それを知りながら受け入れたのは、アダムという男の方が支配するのに都合が良かったのだろう。
ただ、アダムが高次元の存在になった結果、その関係性は崩壊へと向かったものと思われる。
それは、アダムが持っていたアンソニーの写真に答えが隠されている。
「複製された男」にある本当のラストの意味とは
そして、これがこの映画をさらに複雑にさせている。
「複製された男」の映画の肝は哲学だ。だからアダムの講義で語っていたことに基本的にヒントが散りばめられている。

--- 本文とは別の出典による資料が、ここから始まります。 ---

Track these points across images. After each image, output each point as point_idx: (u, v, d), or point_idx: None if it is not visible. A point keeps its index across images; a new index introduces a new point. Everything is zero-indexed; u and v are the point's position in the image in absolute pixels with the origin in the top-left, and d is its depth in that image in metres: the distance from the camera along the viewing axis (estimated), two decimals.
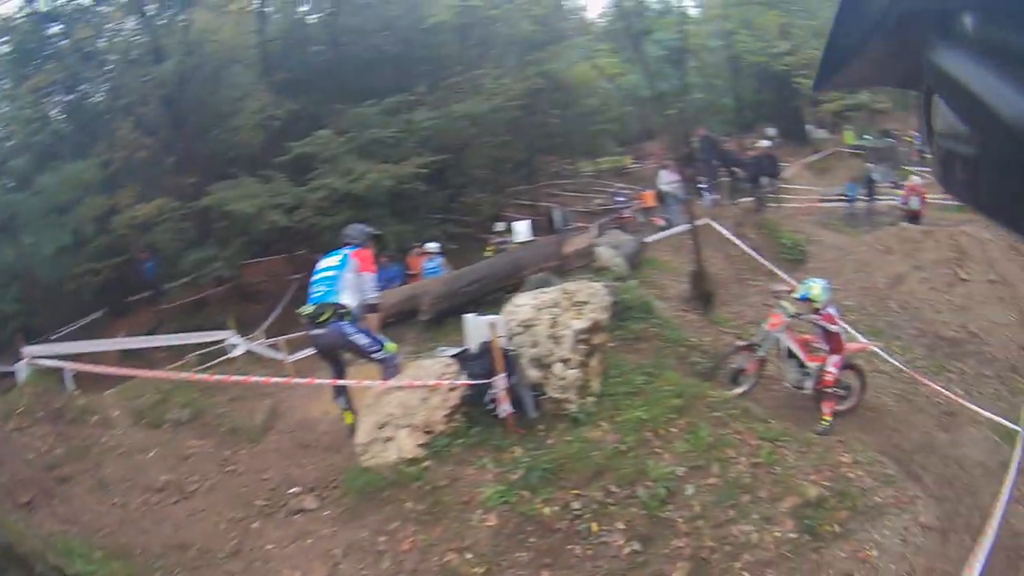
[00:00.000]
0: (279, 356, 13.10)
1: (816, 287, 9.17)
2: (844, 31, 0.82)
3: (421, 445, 6.50)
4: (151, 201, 21.40)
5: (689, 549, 5.99)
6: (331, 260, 7.21)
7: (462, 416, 6.81)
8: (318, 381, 8.20)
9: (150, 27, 22.98)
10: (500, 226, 17.16)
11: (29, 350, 10.75)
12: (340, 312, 6.97)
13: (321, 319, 6.95)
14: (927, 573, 6.30)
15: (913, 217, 20.65)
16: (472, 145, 26.35)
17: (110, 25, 24.46)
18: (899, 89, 1.00)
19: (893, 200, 23.97)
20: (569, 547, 5.83)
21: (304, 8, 28.33)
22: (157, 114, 24.15)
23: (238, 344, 12.57)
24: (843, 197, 26.24)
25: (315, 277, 7.18)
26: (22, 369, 10.44)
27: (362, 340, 7.11)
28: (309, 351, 12.24)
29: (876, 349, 11.93)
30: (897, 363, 11.84)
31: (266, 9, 25.61)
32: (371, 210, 20.08)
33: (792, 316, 9.24)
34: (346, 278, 7.02)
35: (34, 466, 7.18)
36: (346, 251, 7.21)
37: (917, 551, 6.48)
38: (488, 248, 18.81)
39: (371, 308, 7.26)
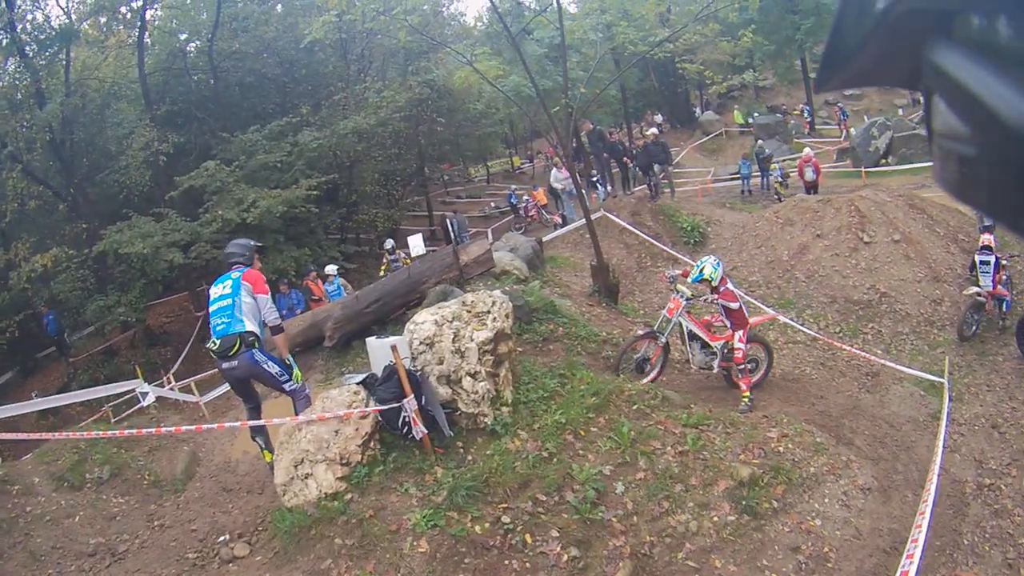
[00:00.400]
0: (192, 399, 12.68)
1: (707, 266, 9.19)
2: (844, 31, 0.79)
3: (340, 478, 6.25)
4: (47, 252, 20.45)
5: (628, 547, 5.92)
6: (222, 287, 6.85)
7: (377, 443, 6.57)
8: (228, 424, 7.96)
9: (31, 68, 22.07)
10: (389, 243, 16.83)
11: None
12: (248, 340, 6.71)
13: (231, 352, 6.66)
14: (874, 533, 6.42)
15: (810, 188, 21.24)
16: (361, 161, 26.43)
17: None
18: (900, 89, 1.00)
19: (776, 175, 24.77)
20: (506, 562, 5.67)
21: (183, 37, 27.85)
22: (45, 160, 23.43)
23: (148, 392, 12.08)
24: (736, 176, 27.00)
25: (212, 308, 6.83)
26: None
27: (273, 368, 6.88)
28: (221, 389, 12.00)
29: (786, 320, 12.16)
30: (811, 332, 12.11)
31: (145, 40, 24.99)
32: (265, 237, 19.85)
33: (689, 299, 9.30)
34: (244, 303, 6.72)
35: None
36: (235, 274, 6.88)
37: (860, 513, 6.61)
38: (382, 267, 18.43)
39: (276, 330, 7.00)
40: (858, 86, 0.89)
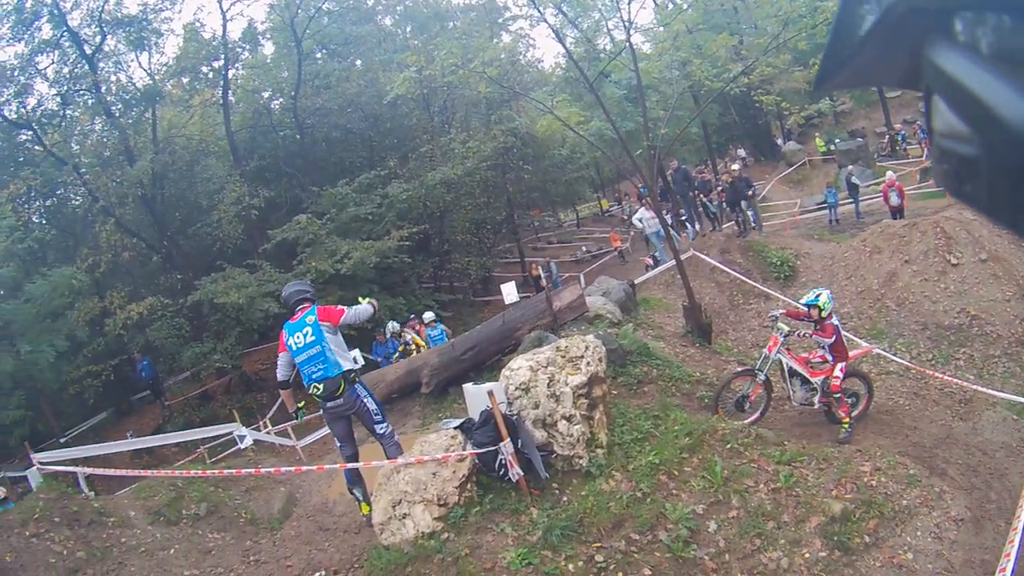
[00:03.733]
0: (289, 442, 13.04)
1: (824, 295, 9.22)
2: (844, 31, 0.83)
3: (437, 518, 6.42)
4: (142, 300, 21.41)
5: None
6: (303, 336, 6.92)
7: (474, 485, 6.73)
8: (327, 467, 8.17)
9: (118, 127, 23.32)
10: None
11: (39, 456, 10.71)
12: (350, 378, 6.94)
13: (337, 393, 6.88)
14: (966, 566, 6.27)
15: (895, 212, 20.71)
16: (451, 210, 26.73)
17: (79, 128, 24.91)
18: (900, 89, 1.01)
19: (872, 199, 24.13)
20: None
21: (266, 95, 28.77)
22: (137, 214, 24.49)
23: (245, 435, 12.51)
24: (823, 205, 26.35)
25: (300, 359, 6.94)
26: (33, 476, 10.41)
27: (371, 405, 7.11)
28: (318, 434, 12.29)
29: (880, 351, 11.91)
30: (903, 361, 11.84)
31: (229, 99, 26.04)
32: (360, 287, 20.24)
33: (787, 335, 9.23)
34: (331, 344, 6.89)
35: (56, 570, 7.12)
36: (309, 319, 6.95)
37: (952, 545, 6.46)
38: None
39: (371, 318, 7.25)
40: (858, 86, 0.94)
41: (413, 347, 14.57)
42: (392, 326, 15.79)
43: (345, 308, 7.10)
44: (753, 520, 6.51)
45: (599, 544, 6.11)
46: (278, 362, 7.33)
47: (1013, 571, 5.55)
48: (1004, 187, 0.66)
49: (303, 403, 7.73)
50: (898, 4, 0.75)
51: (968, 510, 6.98)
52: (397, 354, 14.62)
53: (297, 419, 7.82)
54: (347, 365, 6.94)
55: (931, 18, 0.72)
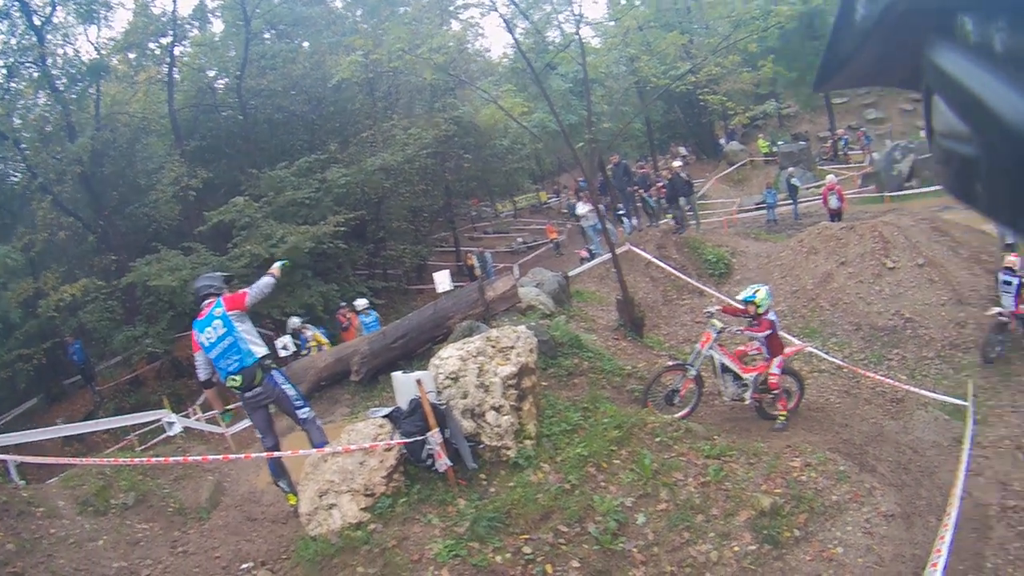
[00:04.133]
0: (218, 430, 12.78)
1: (761, 291, 9.30)
2: (844, 31, 0.81)
3: (364, 509, 6.32)
4: (76, 282, 20.84)
5: None
6: (214, 331, 6.74)
7: (402, 475, 6.64)
8: (255, 455, 8.00)
9: (62, 102, 22.64)
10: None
11: None
12: (266, 365, 6.82)
13: (255, 382, 6.76)
14: (896, 560, 6.35)
15: (834, 215, 21.11)
16: (389, 197, 26.65)
17: (23, 102, 24.12)
18: (900, 89, 1.05)
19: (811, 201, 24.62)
20: None
21: (211, 73, 28.33)
22: (75, 192, 23.84)
23: (174, 422, 12.21)
24: (762, 205, 26.81)
25: (214, 354, 6.76)
26: None
27: (291, 391, 6.98)
28: (247, 422, 12.04)
29: (812, 349, 12.11)
30: (836, 360, 12.03)
31: (174, 76, 25.50)
32: (294, 273, 20.16)
33: (720, 331, 9.28)
34: (243, 333, 6.74)
35: None
36: (217, 311, 6.76)
37: (883, 540, 6.55)
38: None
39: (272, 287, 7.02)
40: (857, 86, 0.91)
41: (314, 343, 14.27)
42: (293, 322, 15.54)
43: (247, 289, 6.89)
44: (682, 513, 6.53)
45: (527, 536, 6.06)
46: (196, 362, 7.13)
47: (945, 565, 5.65)
48: (1004, 187, 0.66)
49: (231, 407, 7.55)
50: (898, 4, 0.74)
51: (898, 506, 7.10)
52: (306, 350, 14.34)
53: (223, 422, 7.62)
54: (260, 352, 6.81)
55: (931, 18, 0.71)
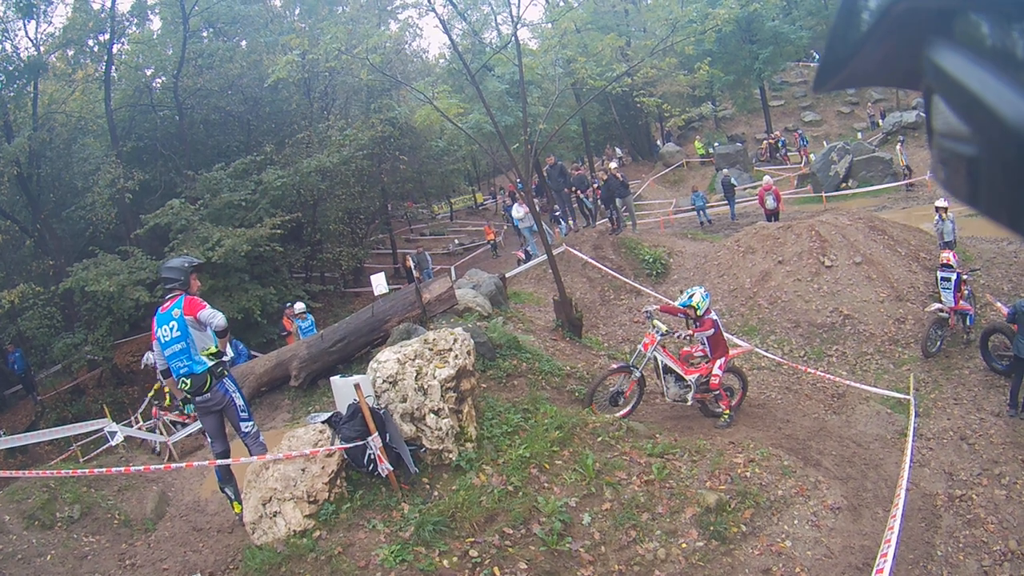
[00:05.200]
0: (160, 439, 12.54)
1: (698, 295, 9.36)
2: (844, 31, 0.80)
3: (308, 516, 6.26)
4: (14, 288, 20.17)
5: None
6: (169, 330, 6.64)
7: (344, 481, 6.59)
8: (197, 464, 7.90)
9: None
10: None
11: None
12: (217, 373, 6.71)
13: (204, 389, 6.65)
14: (845, 551, 6.50)
15: (771, 215, 21.45)
16: (325, 199, 26.47)
17: None
18: (900, 88, 1.03)
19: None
20: None
21: (149, 72, 27.83)
22: (12, 194, 23.25)
23: (116, 431, 11.94)
24: (692, 207, 27.07)
25: (167, 352, 6.66)
26: None
27: (239, 401, 6.89)
28: (189, 429, 11.92)
29: (756, 349, 12.29)
30: (776, 357, 12.24)
31: (112, 75, 25.03)
32: (231, 277, 19.94)
33: (664, 334, 9.39)
34: (195, 338, 6.63)
35: None
36: (175, 312, 6.65)
37: (831, 532, 6.70)
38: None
39: (223, 332, 6.81)
40: (856, 86, 0.92)
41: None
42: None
43: (206, 305, 6.76)
44: (627, 512, 6.58)
45: (472, 539, 6.06)
46: (153, 350, 7.01)
47: (895, 555, 5.78)
48: (1004, 187, 0.66)
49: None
50: (898, 4, 0.73)
51: (845, 498, 7.27)
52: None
53: (184, 411, 7.47)
54: (212, 360, 6.70)
55: (932, 18, 0.71)
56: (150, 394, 14.67)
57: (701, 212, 25.73)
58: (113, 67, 25.32)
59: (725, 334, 9.87)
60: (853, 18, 0.79)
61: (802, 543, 6.52)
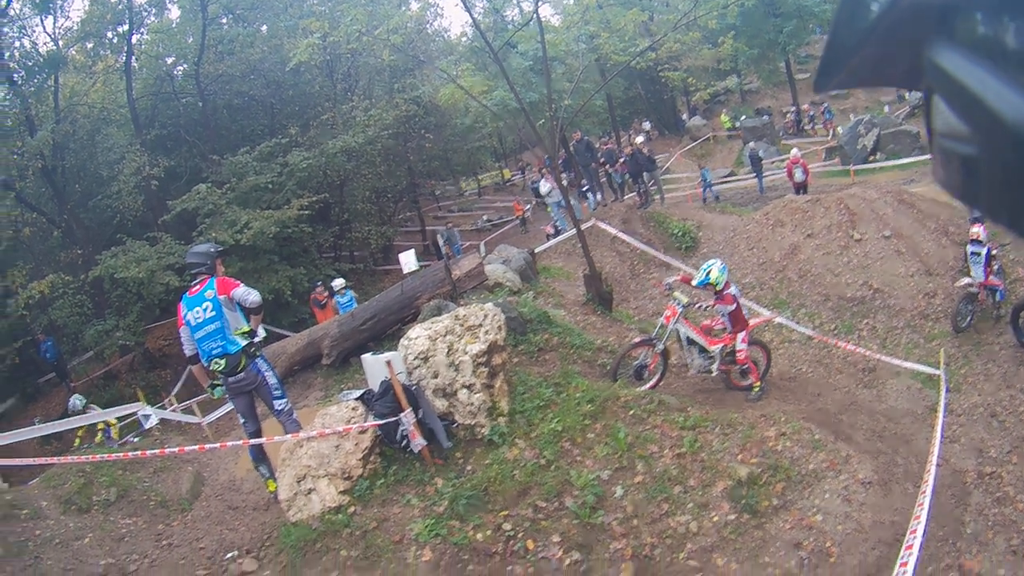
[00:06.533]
0: (194, 420, 12.69)
1: (715, 269, 9.17)
2: (844, 31, 0.81)
3: (343, 492, 6.33)
4: (44, 278, 20.47)
5: (630, 549, 5.97)
6: (202, 312, 6.75)
7: (378, 457, 6.65)
8: (231, 443, 7.98)
9: (20, 96, 22.18)
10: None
11: None
12: (251, 352, 6.81)
13: (239, 368, 6.75)
14: (876, 526, 6.46)
15: (799, 188, 21.23)
16: (352, 179, 26.52)
17: None
18: (901, 89, 1.03)
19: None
20: (509, 568, 5.74)
21: (169, 60, 27.90)
22: (37, 187, 23.47)
23: (150, 415, 12.11)
24: (727, 179, 26.64)
25: (198, 334, 6.77)
26: None
27: (272, 380, 6.98)
28: (223, 410, 12.02)
29: (782, 320, 12.19)
30: (806, 330, 12.14)
31: (132, 65, 25.12)
32: (260, 259, 20.05)
33: (686, 306, 9.29)
34: (228, 319, 6.72)
35: None
36: (208, 293, 6.76)
37: (862, 507, 6.65)
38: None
39: (257, 310, 6.96)
40: (856, 87, 0.91)
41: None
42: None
43: (240, 283, 6.86)
44: (659, 485, 6.57)
45: (506, 512, 6.10)
46: (181, 337, 7.08)
47: (925, 531, 5.74)
48: (1004, 187, 0.66)
49: (219, 381, 7.48)
50: (898, 3, 0.73)
51: (875, 473, 7.20)
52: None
53: (213, 396, 7.55)
54: (245, 340, 6.79)
55: (932, 18, 0.70)
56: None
57: (708, 188, 25.48)
58: (133, 57, 25.34)
59: (750, 304, 9.77)
60: (853, 18, 0.79)
61: (833, 517, 6.49)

アダムは、講義の中で「支配」について語っていたが、もう1つ語っていたことがある。
- 独裁の手法は何度も繰り返されている
- 重要なことは2度起こる
実は、ここで起きていることは2度繰り返されている。
気づいただろうか。アダムが最初にアンソニーの存在を認知したとき、すでにアンソニーの写真を持っていた。家の中にあった写真の束の中から1枚の破られた写真を手にしている。
それは、ラストでアンソニーの家に行った時に写真立ての中に飾られていた写真と同じだ。そしてその半分にはヘレンが写っていたのだ。
そう、これがアダムが講義の中で語っていた2度起きるの意味だ。
すでにアダムは経験していることをもう一度繰り返している。
なぜ繰り返したのか。
高次元の存在となってしまったアダムは、ヘレンの呪縛から逃れ破局した。だからその写真は破られていた。
女性(支配者)にとって、完璧に支配することは重要なことであり、そして独裁の手法は何度も繰り返されるためだ。
そして最後にもう1つのメッセージ。
「2度起こることの1回目は悲劇だが、2回目は喜劇だ。」
1度目は支配に置くことを失敗した悲劇だったが、2度目はヘレンに完全にコントロールされた喜劇の世界になるのだろう。
完全に支配された男の世界は、女にとっては喜びであり、男にとっては冷笑的な、まさに喜劇の世界が完成されるのだ。
以上、これが「複製された男」の考察結果だ。
女性を蜘蛛に例えて、男の性の抑圧を隠れたメッセージとして組み込んでいるところがおもしろい。
なぜならこれをストレートに表現したならば、非難の的になるに違いないからだ。
原作者はアダムのように抑圧されているが、逆らえない男なのかもしれない。